Nous n’attendîmes pas longtemps ; mais les pas qui vinrent vers nous, par le côté des trois pierres, nous causèrent un moment d’inquiétude. Il nous semblait entendre marcher deux personnes au lieu d’une. Daniella, attentive, et, sinon calme, du moins toujours pleine de présence d’esprit, ayant remonté un peu le rocher pour se rendre mieux compte de ces bruits mystérieux, redescendit vers moi en me disant :

— Je sais qui vient avec mon parrain. Ils ont échangé deux ou trois mots. J’ai reconnu la voix et l’accent : c’est M. Brumières.

C’était lui en effet.

— Je vous amène un ami, me dit Felipone en s’avançant le premier pour nous reconnaître ; un ami qui vous apporte des nouvelles de Rome. Je ne le connais pas ; mais ma femme a répondu de lui. Seulement, j’aurais autant aimé qu’il ne s’obstinât pas à m’accompagner ici. C’est un homme qui ne peut pas rester cinq minutes sans vouloir faire la conversation ; et vous savez si c’est facile de causer sur un chemin comme celui qui nous amène ; outre que c’est assez dangereux pour moi. Il est aimable, gai, gentil ; mais il parle trop quand il faudrait se taire. Peut-être qu’il se tait quand il faudrait parler : il y a des gens comme ça.

Brumières nous rejoignit, et, après m’avoir embrassé avec une véritable effusion de cœur :

— Puis-je parler ici ? dit-il à Felipone, sans voir Daniella, qui, cachée sous sa mante, était à deux pas de nous. — Si vous avez quelque chose qu’il faille absolument lui dire ici, faites vite, dit Felipone, pendant que je me reposerai un moment auprès de ma filleule.

— Sa filleule ? me dit Brumières à l’oreille, en essayant de voir ma compagne. Est-ce réellement Daniella qui est avec vous ?

— Pourquoi en doutez-vous donc ?

— Je vais vous le dire ; mais venez plus loin… encore plus loin ! ajouta-t-il quand nous eûmes fait quelques pas : le bruit de cette cascade est agaçant…

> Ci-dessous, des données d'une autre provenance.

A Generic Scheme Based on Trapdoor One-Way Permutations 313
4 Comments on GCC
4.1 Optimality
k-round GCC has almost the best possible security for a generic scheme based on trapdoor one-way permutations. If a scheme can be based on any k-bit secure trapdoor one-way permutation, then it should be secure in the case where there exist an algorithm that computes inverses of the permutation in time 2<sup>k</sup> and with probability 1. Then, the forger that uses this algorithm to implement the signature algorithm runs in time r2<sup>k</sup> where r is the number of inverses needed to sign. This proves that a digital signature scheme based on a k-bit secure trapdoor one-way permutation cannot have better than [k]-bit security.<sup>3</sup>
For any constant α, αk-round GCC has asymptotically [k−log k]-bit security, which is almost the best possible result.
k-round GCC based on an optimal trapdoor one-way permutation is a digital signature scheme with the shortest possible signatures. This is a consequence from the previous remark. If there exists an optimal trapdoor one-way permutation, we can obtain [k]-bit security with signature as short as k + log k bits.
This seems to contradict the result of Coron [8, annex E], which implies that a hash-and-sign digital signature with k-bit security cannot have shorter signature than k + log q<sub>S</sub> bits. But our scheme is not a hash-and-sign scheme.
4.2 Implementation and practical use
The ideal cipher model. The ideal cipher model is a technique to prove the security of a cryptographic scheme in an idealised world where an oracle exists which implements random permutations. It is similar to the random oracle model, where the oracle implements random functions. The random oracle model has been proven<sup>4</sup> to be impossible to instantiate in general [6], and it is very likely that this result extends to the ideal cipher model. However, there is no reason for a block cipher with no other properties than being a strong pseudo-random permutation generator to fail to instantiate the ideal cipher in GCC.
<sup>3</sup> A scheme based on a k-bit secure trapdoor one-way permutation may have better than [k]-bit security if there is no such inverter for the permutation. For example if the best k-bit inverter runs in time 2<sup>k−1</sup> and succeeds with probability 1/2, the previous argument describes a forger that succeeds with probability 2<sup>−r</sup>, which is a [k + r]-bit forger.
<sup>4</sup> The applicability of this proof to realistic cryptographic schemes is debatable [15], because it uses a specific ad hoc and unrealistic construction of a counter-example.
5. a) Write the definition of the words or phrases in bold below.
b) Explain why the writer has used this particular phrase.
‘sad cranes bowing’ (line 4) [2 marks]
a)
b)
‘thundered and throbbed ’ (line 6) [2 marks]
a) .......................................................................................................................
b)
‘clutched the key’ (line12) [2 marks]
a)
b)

— Il faut en prendre notre parti. C’est ce bruit qui nous permet de causer sans crainte. Voyons, cher ami, pourquoi et comment êtes-vous ici ?

— Mon cher ami, c’est pour vous, si vous voulez ; c’est afin de vous aider en cas de mauvaise rencontre. Voyons, pensez-vous avoir besoin de moi ? Je vous jure sur l’honneur que je suis prêt à vous assister.

— Je n’en doute pas et je vous en remercie ; mais, si vous avez quelque autre projet, ne vous dérangez pas. Si Felipone vient me chercher, c’est que je peux abandonner sans danger mon asile.

— Eh bien, soyez sincère avec moi, et je m’en vas de ce pas à Rocca-di-Papa. La femme qui est avec vous est-elle bien Daniella Belli ?

— Oui. Après ?

— Sur l’honneur ?

— Sur l’honneur !

— Et l’autre, où est-elle ?

— Quelle autre ?

— Vous savez bien ! la dame de mes pensées, la céleste et extravagante nièce de lady Harriet.

— En vérité, mon ami, je ne sais pas si je dois vous le dire. De quelle part la cherchez-vous ?

— De la mienne, d’abord ; ensuite, de la part de son oncle et de sa tante, qui sont arrivés ce soir à Frascati, et qui, avec la prudence indispensable en pareil cas, la font chercher, ne pouvant le faire eux-mêmes. Lady Harriett est malade, et son mari n’ose la quitter. Elle a une fièvre nerveuse dans le genre de celle vous avez eue, la fièvre romaine ; et, quand les accès viennent, on ne sait jamais si c’est peu de chose ou si c’est mortel.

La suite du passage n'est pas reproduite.